USCA, Aiken Regional celebrate partnership
The University of South Carolina Aiken School of Nursing and Aiken Regional Medical Centers staff recently celebrated a unique aspect of their partnership, made possible by Johnson & Johnson.
Earlier this year, the Fortune 500 Company gave the university a $25,000 grant through the Foundation of the National Student Nurses’ Association. The funding is part of the Promise of Nursing for South Carolina Nursing School Grant Program. It aims to enhance the instruction in the School of Nursing’s simulation labs and help strengthen the university’s relationship with Aiken Regional Medical Centers. The funds from this grant provide the necessary training, certification and equipment.
Representatives from both the university and the hospital recently ran through the first simulation with ARMC nurse residents. During the training, Dr. Kay Lawrence, USC Aiken’s simulation director; collaborated with Jeff Humphries and Denise Finkbeiner, both educators for the hospital; and Ginger Hawkins, ARMC’s chief nursing officer.
“The grant allowed us to buy equipment and supplies and covered the expenses for two full-time, one part-time USC Aiken faculty member and a nurse educator from ARMC to attend the National League for Nursing’s Institute for Simulation Education,” Lawrence said.
Additionally, the grant allows them all the opportunity to take the Certified Healthcare Simulation Educator exam.
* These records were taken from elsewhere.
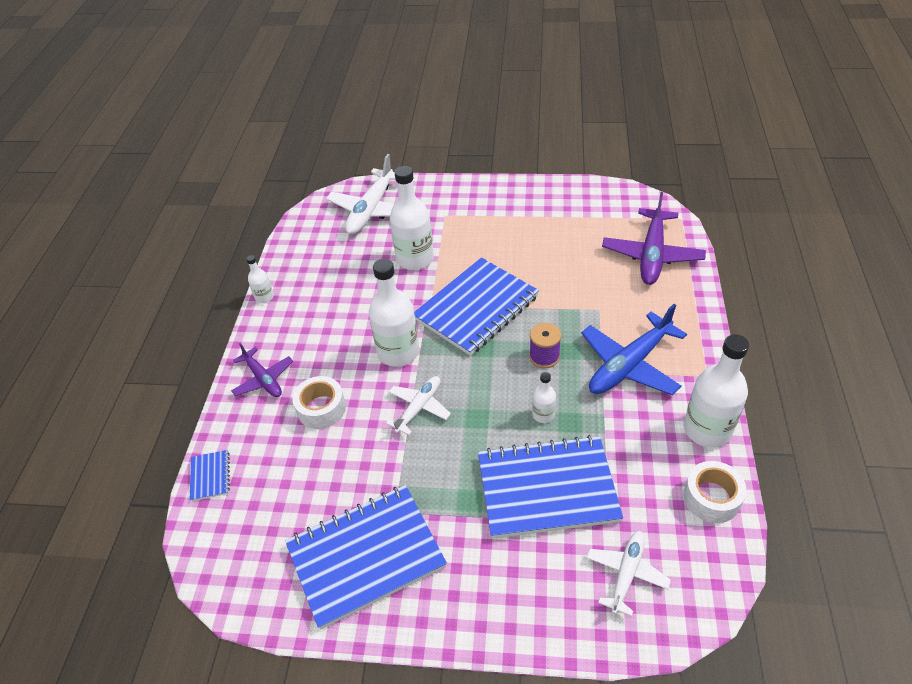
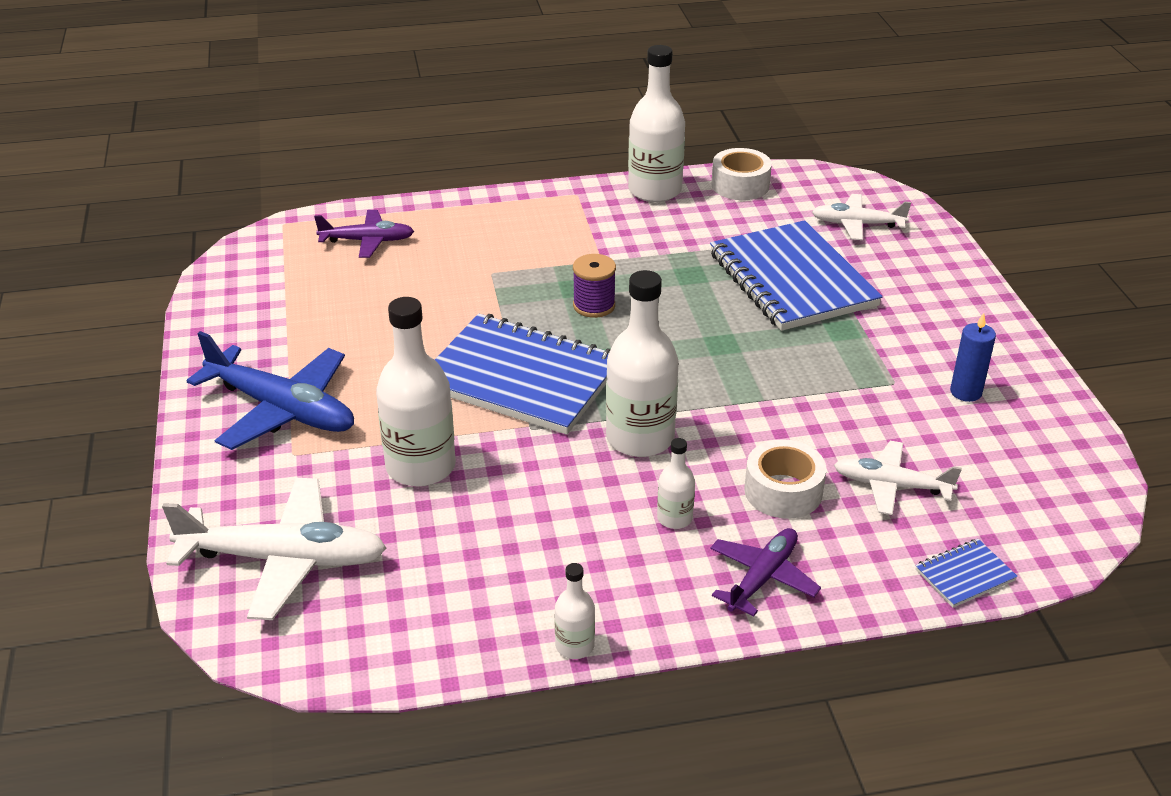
camera: 110 degrees left, 10 degrees down
(366, 556) = (965, 392): blue notebook -> blue candle
(419, 408) = (732, 396): white plane -> white plane (892, 485)
(543, 415) = (690, 295): white bottle -> white bottle (674, 518)
(629, 364) = (580, 243): blue plane -> blue plane (281, 409)
(652, 254) = (367, 241): purple plane -> purple plane, size x0.60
To celebrate the longstanding partnership and the success of the grant, the USC Aiken School of Nursing invited representatives from the hospital to campus. ARMC staffers had the opportunity to see some of the nursing students “administer care” during advanced life-support scenarios in the simulation labs. In addition to Johnson & Johnson, generous donors, including Aiken Regional, have helped outfit these realistic training environments, which include programmable mannequins as patients with myriad medical conditions in various ages and stages of life.
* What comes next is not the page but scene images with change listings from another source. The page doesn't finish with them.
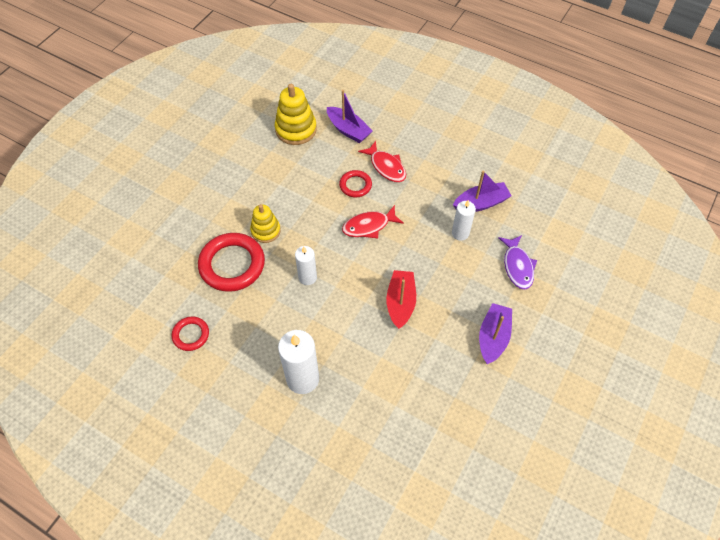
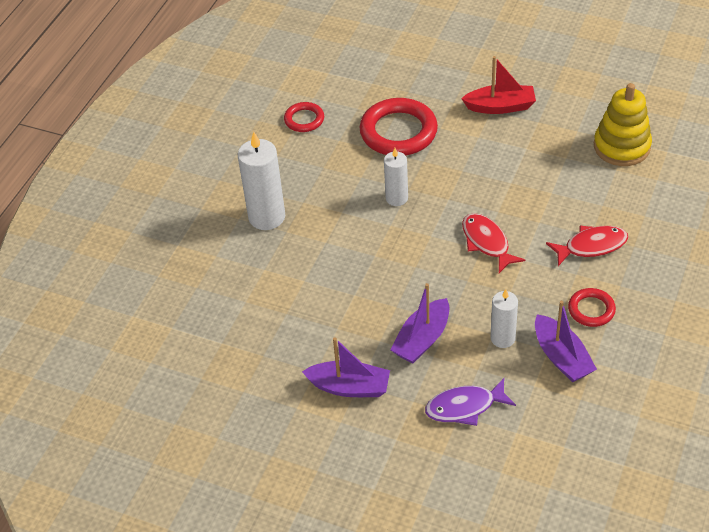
camera: 85 degrees right, 10 degrees down
(265, 231) = (453, 150): yellow stacking toy -> none
(348, 130) = (642, 198): purple boat -> purple boat (422, 339)
(355, 185) = (548, 220): red ring -> red ring (591, 310)
(386, 166) = (591, 246): red fish -> red fish turned 150 degrees counterclockwise
(400, 303) = (380, 289): red boat -> red boat (500, 107)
“Simulation has been found to be an effective tool for clinical judgment and fostering inter-professional training,” Dr. Thayer McGahee, dean of the school of nursing, said.
“By increasing the effectiveness of the nurse residency program and enhancing team training, it is believed that this simulation program would be effective in increasing retention of the nursing staff at this hospital as well as improving team performance.”
She believes that together, this collaborative project funded by Johnson & Johnson would serve to increase the number of BSN graduates in South Carolina; decrease the turnover of new RN hires; and increase the retention of nurses in South Carolina.